Tiraspol habe Real «ins Verlies» gesperrt, befand «Marca»: «Sheriff hat das Bernabéu als Gruppenerster verlassen, als es seinen illustren Gegner mit zwei Toren erledigt hatte. Ohne Mitleid für Madrid.»

In der 89. Minute sorgte ein gewisser Sébastien Thill, 27 Jahre alter Luxemburger, der im Januar dieses Jahres vom FC Progrès Niederkorn an Tiraspol ausgeliehen wurde, für die Entscheidung, die in der Fußballwelt so schnell nicht vergessen werden dürfte.

Matchwinner aus Luxemburg

«Der Luxemburger Fußballprofi Sébastien Thill hat am Dienstagabend wohl eines der wichtigsten Tore seiner Karriere geschossen», schrieb umgehend das «Tageblatt» aus der Heimat des Matchwinners. Real nutzte auch das 72. Tor in der europäischen Meisterklasse von Karim Benzema per Elfmeter nichts, mit dem er Real-Legende Raúl überholte.

Traurig seien sie, sagte Real-Coach Carlo Ancelotti. Sie hätten mit Intensität gespielt, aber wegen kleiner Details verloren, befand der 62 Jahre Italiener, der seit Juli zum zweiten Mal die Verantwortung bei Real hat, nun aber nach zwei Spielen in der Champions League mit drei Punkten in der Gruppe D nur Zweiter ist. Bezwinger Tiraspol führt mit sechs Zählern, Inter Mailand und Schachtjor Donezk kommen jeweils auf nur einen Punkt. Gegen die Mannschaft aus der Ukraine hatte Debütant Tiraspol zum Auftakt 2:0 gewonnen gehabt.

Gegen Madrid kamen sie nun der K.o.-Runde einen weiteren Schritt näher. «Ich sage meinen Leuten ständig: Wir sind schon in der Champions League, ihr habt doch nichts zu verlieren, sondern könnt euch auf der größten Bühne präsentieren», hatte Trainer Jurij Wernydub dem «Kicker» (Montag) vor der Partie gesagt. Zwei Jahre nach seinem erstmaligen Besuch der Kultstätte in Madrid als Zuschauer verließ er das Bernabéu um eine unvergessliche Trainer-Erfahrung reicher und mit drei Punkten mehr in der Bilanz.

Messis erstes PSG-Tor

Da geriet sogar das erste Tor von Messi für seinen neuen Club in den Hintergrund. Gleichwohl es eines war, das den Fans des 34 Jahre alten Argentiniers Hoffnung auf mehr und vor allem Großes durch den kleinen Südamerikaner bei PSG macht. Von außen zog er in seiner typischen Manier mit Tempo in den Strafraum, passte zu Kylian Mbappé, der den Ball direkt abprallen ließ, so dass Messi per Direktabnahme mit seinem linken Fuß ins Tor schießen konnte.

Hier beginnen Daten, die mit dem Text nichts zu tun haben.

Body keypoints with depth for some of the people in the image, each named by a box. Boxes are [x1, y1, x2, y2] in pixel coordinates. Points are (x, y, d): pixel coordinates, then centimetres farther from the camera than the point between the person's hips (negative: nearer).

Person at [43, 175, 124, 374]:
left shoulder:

Sogar Trainer Mauricio Pochettino machte, was er nach eigener Aussage nie macht: Er feierte den Treffer seines Landsmanns, der zuvor wegen einer leichten Knieverletzung zwei Spiele gefehlt hatte. «Ich habe Messi in all den Jahren so viele Tore schießen sehen, aber immer aus Gegner-Sicht. Dieses Mal war es das erste Mal für uns. Ich musste es feiern», sagte er lachend.

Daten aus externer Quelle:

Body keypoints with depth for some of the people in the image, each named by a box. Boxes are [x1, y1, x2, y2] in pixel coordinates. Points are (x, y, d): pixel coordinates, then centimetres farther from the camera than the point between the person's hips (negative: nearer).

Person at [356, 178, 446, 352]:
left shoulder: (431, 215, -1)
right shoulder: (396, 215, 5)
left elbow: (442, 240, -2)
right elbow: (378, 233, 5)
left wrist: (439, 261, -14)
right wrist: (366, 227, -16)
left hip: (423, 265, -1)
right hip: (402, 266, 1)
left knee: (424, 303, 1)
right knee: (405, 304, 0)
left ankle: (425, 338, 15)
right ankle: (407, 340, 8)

In der Gruppe A führt PSG nun mit vier Zählern vor dem punktgleichen RB-Leipzig-Besieger FC Brügge, erst dann kommt Manchester City mit drei Punkten. Leipzig ist Letzter mit noch gar keinem Punkt – und der nächste Gegner einer Pariser Mannschaft, in der Messi wohl langsam aber sicher zu alter Form aufläuft. «Ich gewöhne mich an die Mannschaft und meine Mitspieler», erklärte der Superstar. Oder wie die «L’Équipe» schrieb: «Hier ist Messi.»